On est effectivement en droit de se demander si le développement des alternatives à la voiture, en particulier les mobilités douces, est réellement une priorité de la nouvelle municipalité. Au conseil municipal du 12 juillet, l’élu en charge du vélo Christophe Piercy nous présentait une délibération ainsi fagotée : cinq nouvelles stations Vélib verront le jour à Saint-Denis, sur les quartiers Confluence, Barbusse, Pierre Sémard, Langevin et Péri-Fabien. Mais ce déploiement se fera en deux phases : trois stations en 2022 (Confluence, Barbusse, Langevin) et deux en 2023 : celles de Pierre Sémard et de Péri-Fabien, au niveau de l’arrêt de tramway Roger Sémat. Pourquoi un tel phasage ? Mathieu Hanotin assume : selon lui "cela coûte trop cher".
Un petit coup de pouce pour le vélo serait donc trop cher payé ?
Regardons un peu dans le détail le coût d’une station. Les travaux d’installation ne sont pas financés par la mairie mais par le syndicat mixte Vélib, dont Saint-Denis est adhérente aux côtés de toutes les autres villes qui accueillent ce service. Ensuite, le fonctionnement annuel d’une station (maintenance, retrait et réapprovisionnement en vélos..) revient à 20 000 euros. Or la mairie ne paye que 10 000 euros car l’autre moitié est prise en charge par la métropole du Grand Paris. On comprend que ces conditions financières relativement confortables visent à inciter les villes à déployer ce service de transport. Cinq nouvelles stations de Vélib représentent donc un coût supplémentaire de 50 000 euros, sur un budget de fonctionnement de la collectivité de 222,2 millions d’euros en 2021.
Alors non, 50 000 euros ça n’est objectivement pas, dixit la délibération présentée en conseil, “un développement budgétaire conséquent”. C’est même une goutte d’eau si on compare ce chiffre à d’autres “développements budgétaires” entérinés les yeux fermés par cette nouvelle majorité : multiplication par 4 du nombre de caméras de vidéo-surveillance, centre de supervision urbain, cantine gratuite... qui se chiffrent en millions d’euros de dépenses ou en renoncement de recettes. C’est même une goutte d’eau dans un verre d’eau puisque les dépenses de fonctionnement qui participent des politiques “ville durable et transition écologique” ne représentent que 1% du budget global de fonctionnement. Une perspective purement comptable qui interroge sur le traitement qu’ils réservent à certaines de leurs soit-disantes “priorités politiques” à savoir : l’urgence climatique votée en juillet 2020 !

▶ [Objectifs]:
[A] D'après le texte sur les stations Vélib de Saint-Denis, combien la mairie paye-t-elle chaque année pour le fonctionnement d'une station ?
[B] Poursuivez le texte sur les stations Vélib de Saint-Denis à partir de sa dernière phrase.

▶ [Données fournies]:
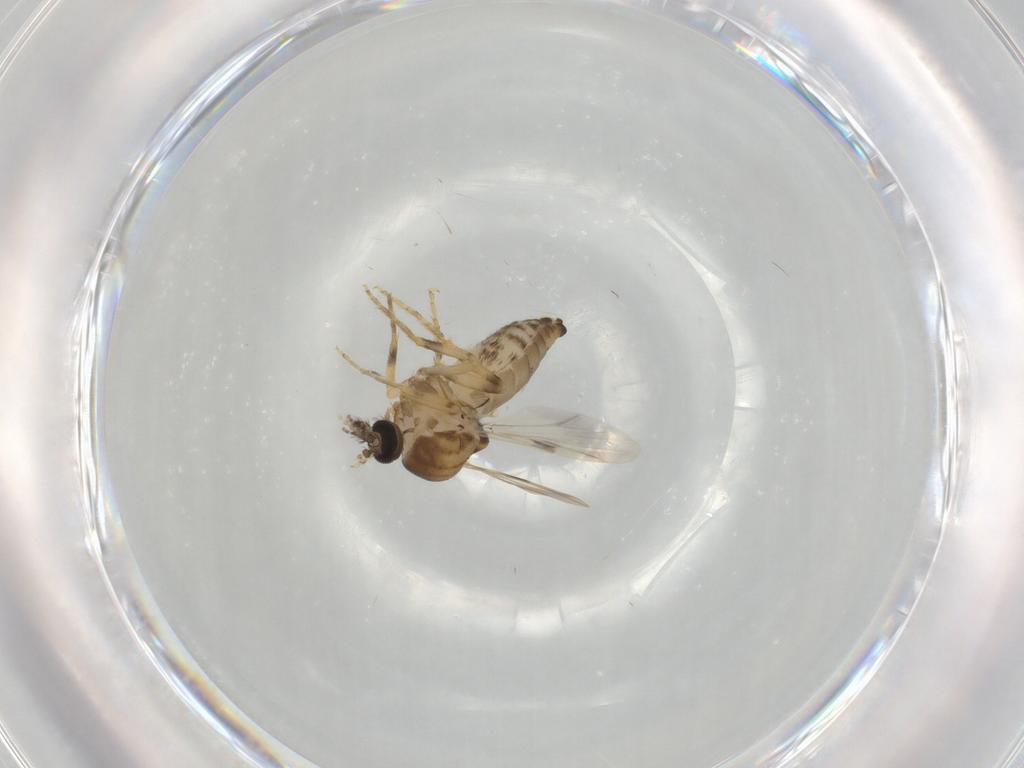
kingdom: Animalia
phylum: Arthropoda
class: Insecta
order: Diptera
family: Ceratopogonidae
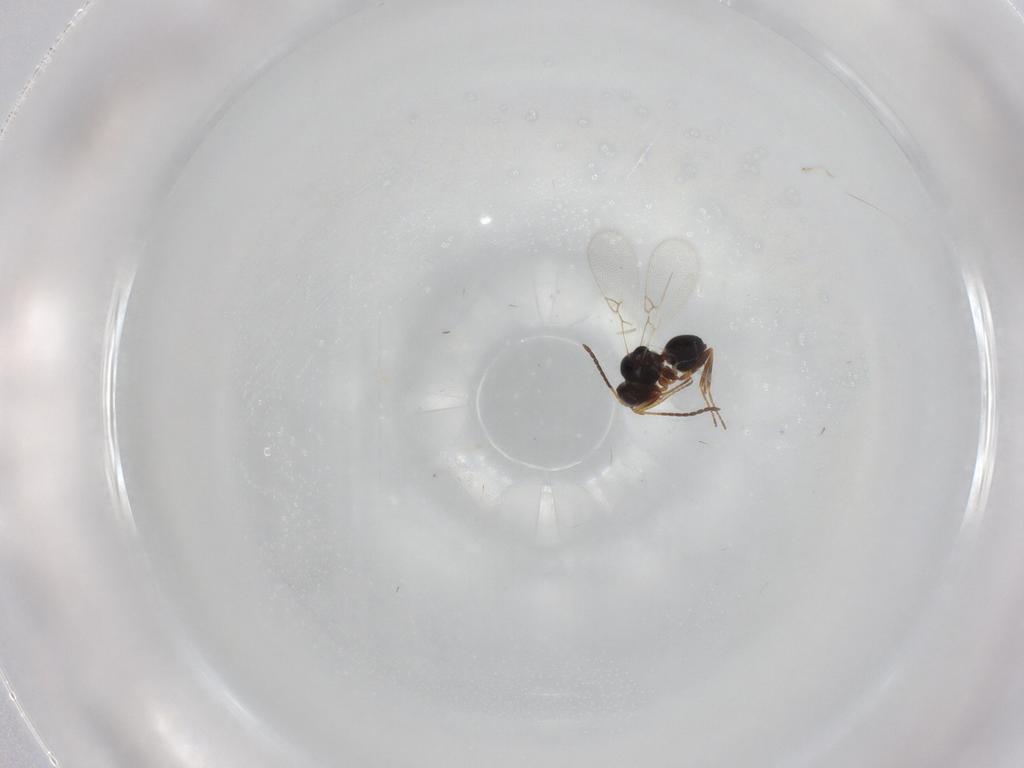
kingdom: Animalia
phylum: Arthropoda
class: Insecta
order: Hymenoptera
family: Figitidae
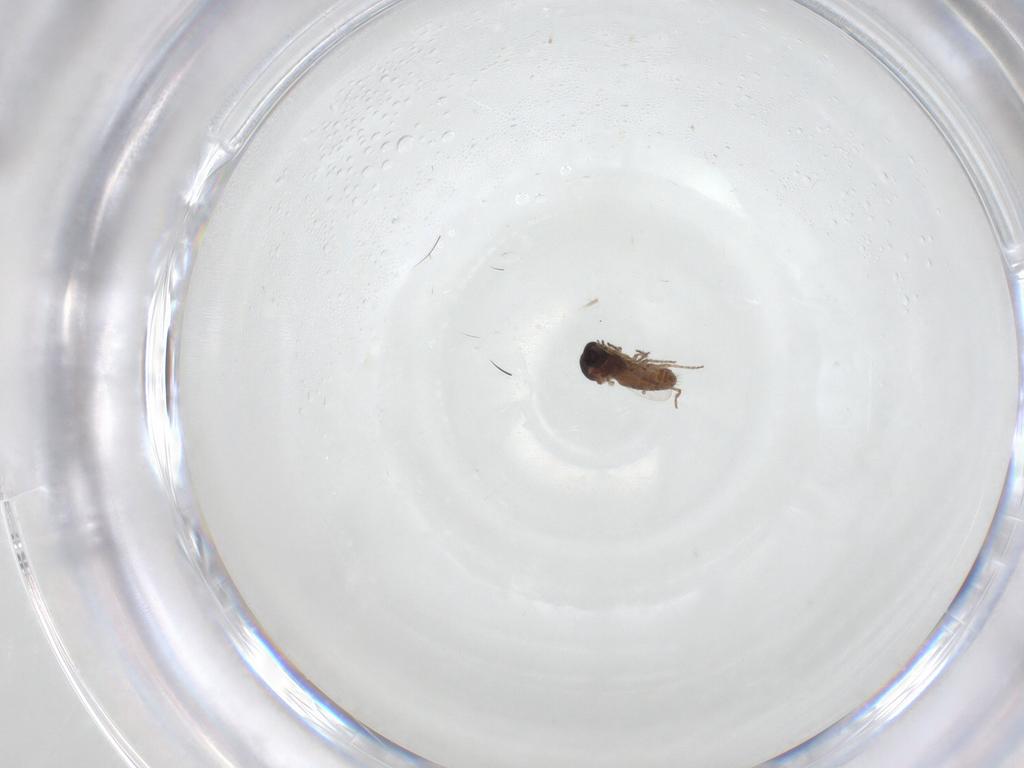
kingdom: Animalia
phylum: Arthropoda
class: Insecta
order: Diptera
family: Ceratopogonidae
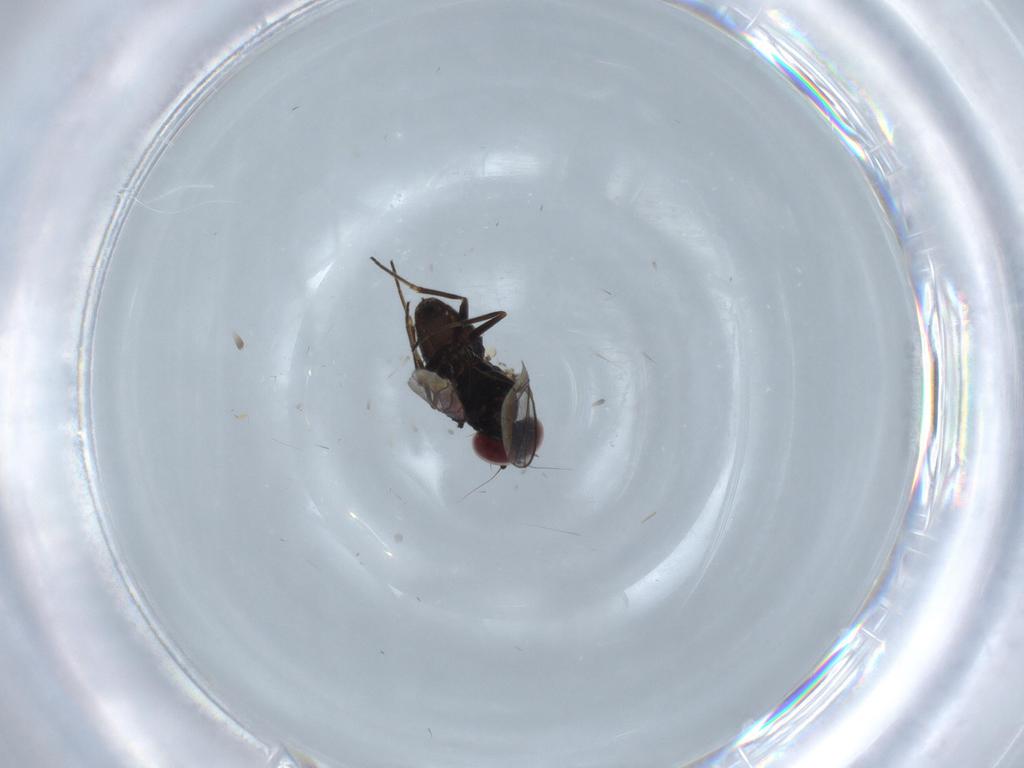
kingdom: Animalia
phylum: Arthropoda
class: Insecta
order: Diptera
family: Dolichopodidae
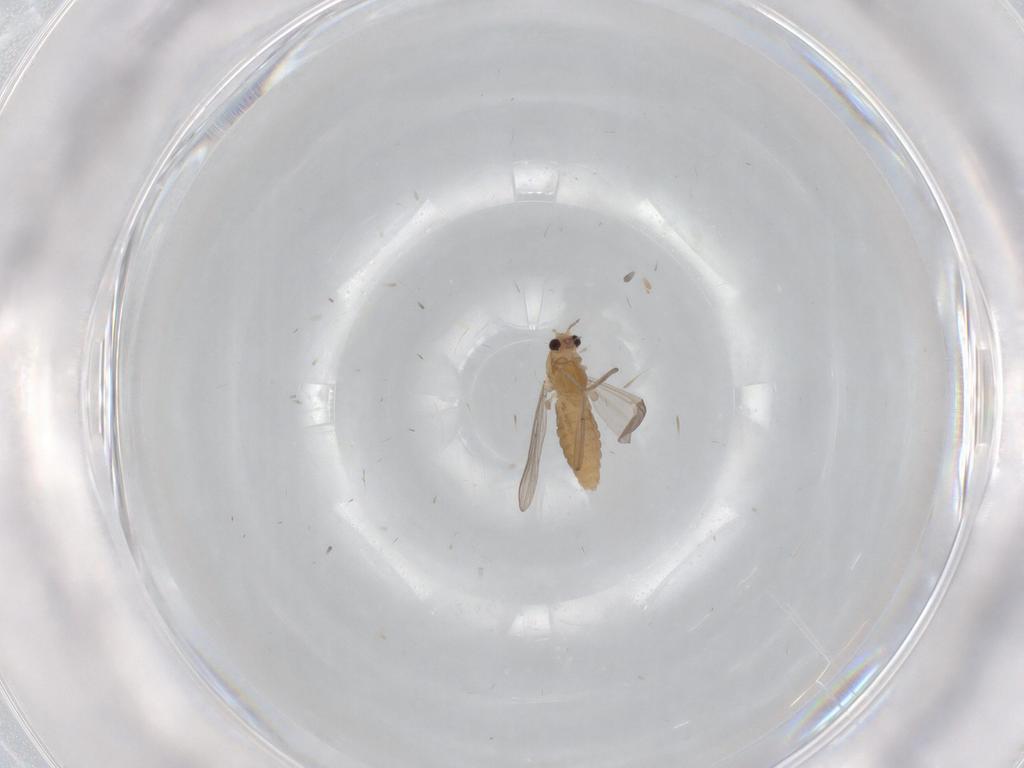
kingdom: Animalia
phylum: Arthropoda
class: Insecta
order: Diptera
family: Chironomidae
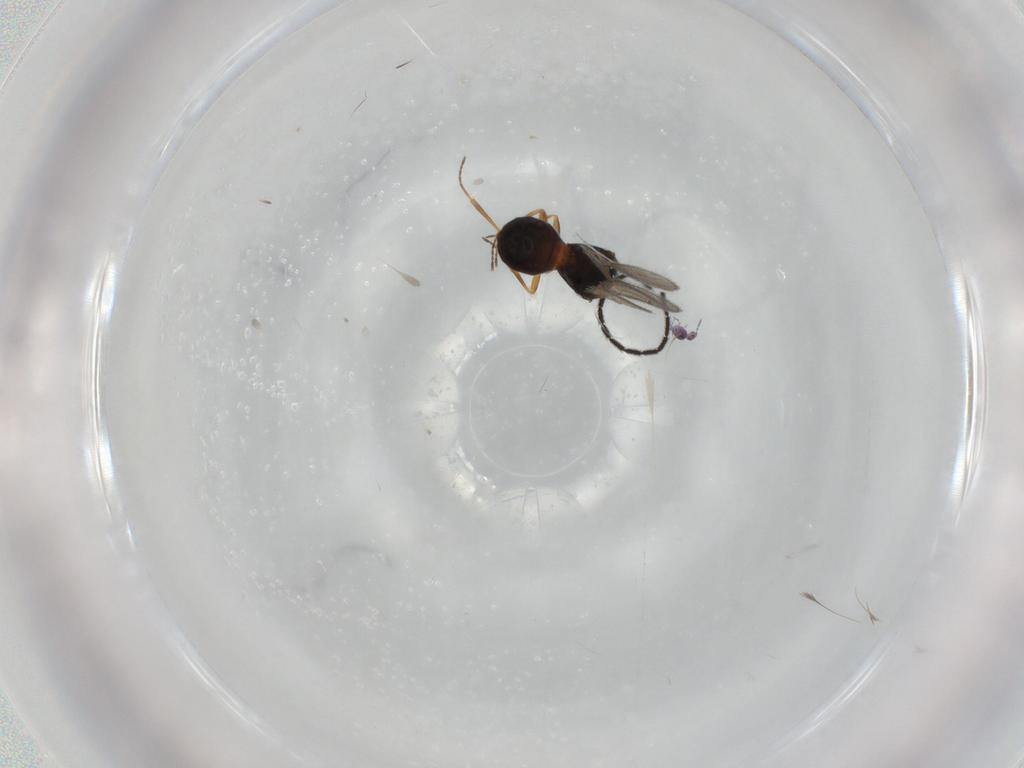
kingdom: Animalia
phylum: Arthropoda
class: Collembola
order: Symphypleona
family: Sminthurididae
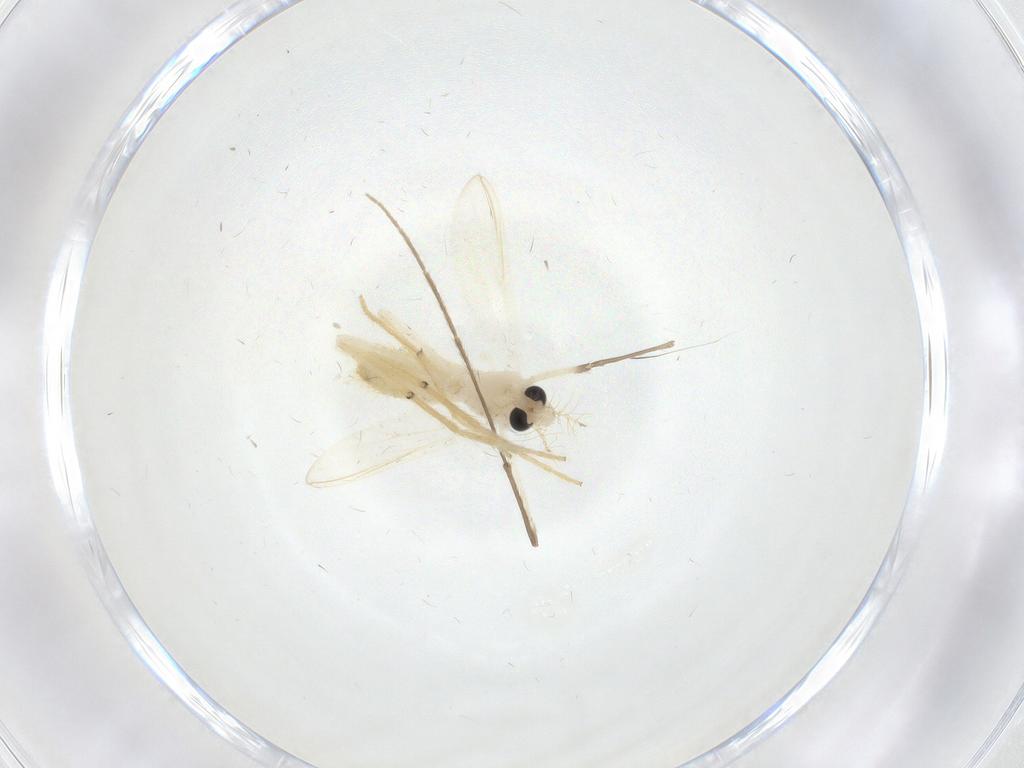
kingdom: Animalia
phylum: Arthropoda
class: Insecta
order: Diptera
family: Chironomidae
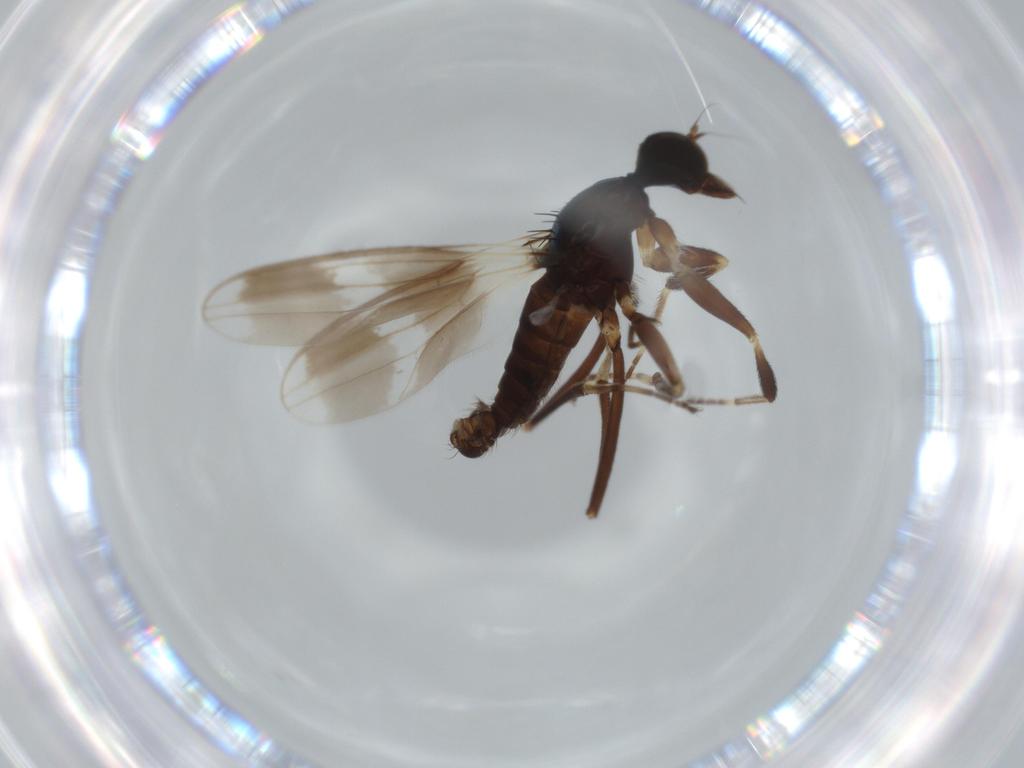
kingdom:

▶ [Ensemble des réponses]:
[A] La mairie paye 10 000 euros, soit la moitié des 20 000 euros annuels, l'autre moitié étant prise en charge par la métropole du Grand Paris.

[B]
La couverture des autres quartiers renvoyée aux calendes grecques
Saussaie-Floréal-Courtille, Cosmonautes, Franc-Moisin, Delaunay-Belleville...aucune programmation de stations n’est prévue dans ces quartiers où l’offre en Vélib est clairement insuffisante voire totalement absente. Ces quartiers peuvent-ils compter sur cette municipalité pour leur dédier 10 000 euros en fonctionnement d’ici la fin de la mandature ? La question reste entière. Si l’on en croit l’avis du maire et de son conseiller délégué, le sort de ces habitants est suspendu au choix des villes limitrophes d’adhérer ou non au syndicat mixte. Ainsi, les habitants de Franc-Moisin ou de Cosmonautes devraient demander aux maire de la Courneuve et pour d’autres de Stains de se mettre au Vélib pour pouvoir espérer que leur maire - à eux - leur octroie une station... Bienvenue sur les terres du Roi Ubu. Mathieu Hanotin n’est-il pas aussi le président de Plaine Commune qui a adopté aussi une délibération sur l’urgence climatique ?
Pour nous rendre compte de la situation, comparons. Pantin, qui représente moins de la moitié de Saint-Denis en termes de population et de superficie, compte aujourd’hui 19 stations, soit ce que nous atteindrons en 2023 avec les 5 nouvelles stations !
Bien sûr, la pratique du vélo ne se décrète pas, elle s’accompagne par tout un tas de leviers et en premier lieu celui du développement d’infrastructures cyclables sécurisées. Tout ceci se travaille, s’anticipe, se programme. Depuis plus d’un an de mandature, aucun plan d’action pour le vélo (alliant développement des pistes cyclables, des parkings sécurisés, aides à l’acquisition d’un vélo personnel, etc.) n’a été présenté au conseil municipal avec un chiffrage pluriannuel. Quels sont les objectifs et de quels moyens la Ville se dote-elle ? La délibération de juillet sur le Vélib a révélé ce manque de perspectives.
Un dispositif qui faciliterait pourtant la vie dans le cadre de la ZFE
Tout ceci est d’autant plus regrettable que les chiffres confirment que les dionysiens et les usagers du territoire ont adopté le Vélib et qu’ainsi ce service s’avère un outil nécessaire dans le cadre de la mise en œuvre de la zone à faibles émissions (ZFE). La ZFE, en vigueur depuis le 1er juin 2021 à Saint-Denis, vise à exclure progressivement les voitures les plus polluantes du territoire de la métropole. Si aucun contrôle des vignettes Crit’air n’est effectué à ce stade il s’agit bien de s’y préparer car c’est la moitié du parc automobile des dionysiennes et dionysiens qui ne pourra plus circuler avec ce dispositif.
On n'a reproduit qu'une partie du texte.